No hay ominosa mnésis para el déspota, sino indolente léthe. Su destino hadal no han de ser las aguas del Cocito o el Flegetón, tampoco las aguas estigiales de las que mana el odio, sino las del Leteo. Los derrubios del tirano fluyendo en la anagnórisis colectiva, sin rostro ni biografía que pudieran sostenerlos, preservada su alma aun en un nombre infame, sólo vestigios de un paso letal, anónimo, vacío de hombre, sin desnudez siquiera. Una completa paralipsis ontológica de sujeto intrahistórico: la memoria de una servidumbre atroz, huérfana, sin señorío, pues, al fin y al cabo, todos los tiranos, más o menos desfigurados, tienen el mismo rostro.

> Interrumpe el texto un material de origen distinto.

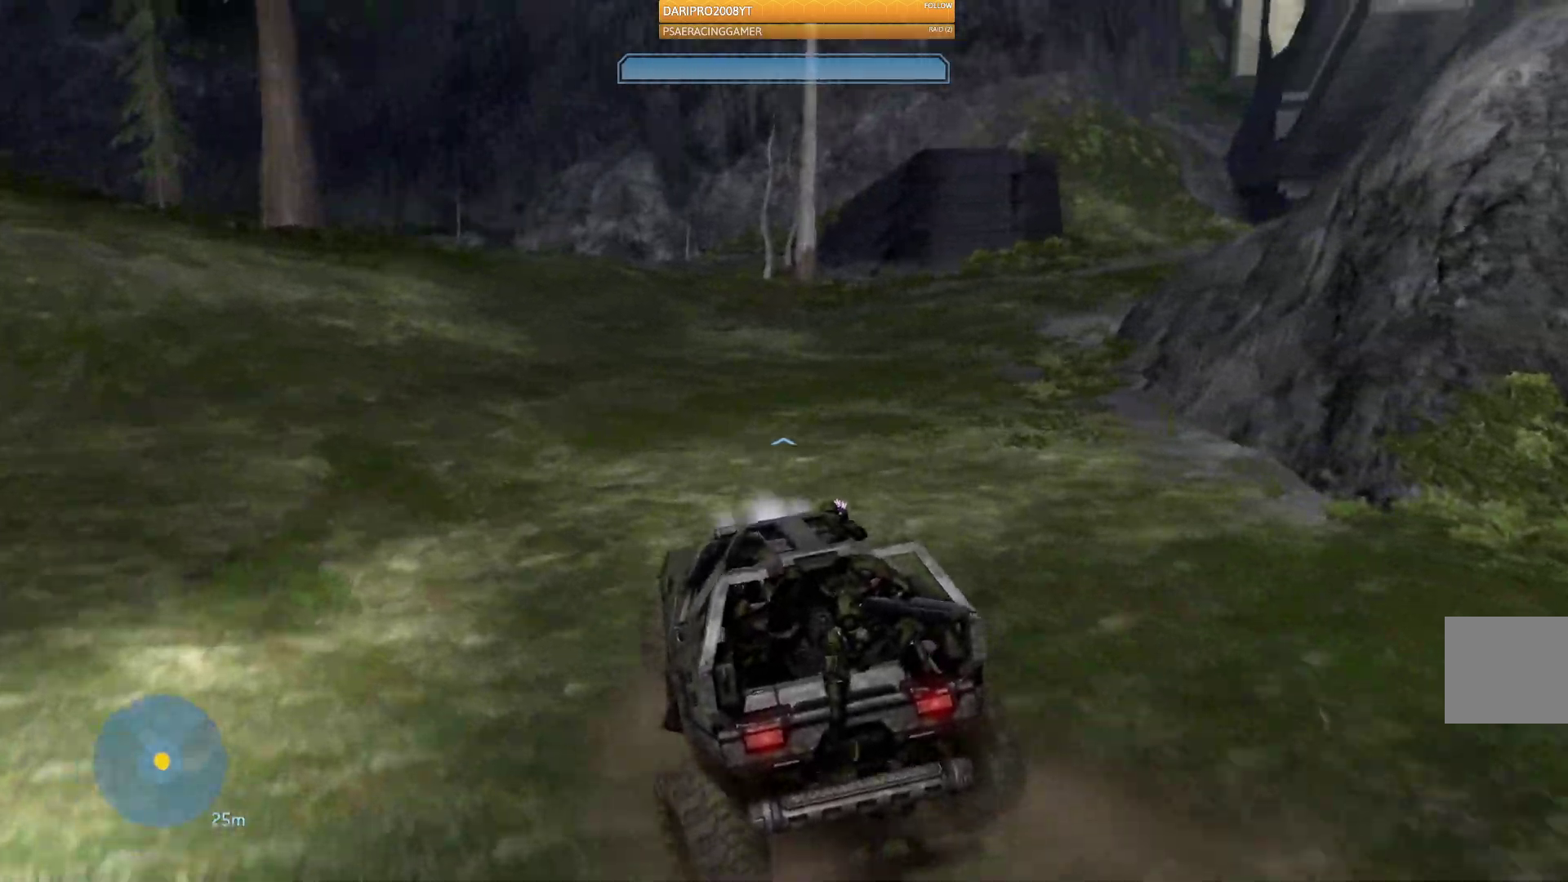
{"buttons": [], "left_stick": "up-left", "right_stick": "up-right", "events": []}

La página apócrifa que vislumbra James Fenton, el inventario de derribos, «espacios entre casas y calles que ya no existen», es un mural de sombras y ecos, un collage de referencias sumergidas, la fosa donde hibernan mohosos corazones, envueltos en un sueño opaco, sólo manchados por el horror que infunde la desolada perfección de lo repetido.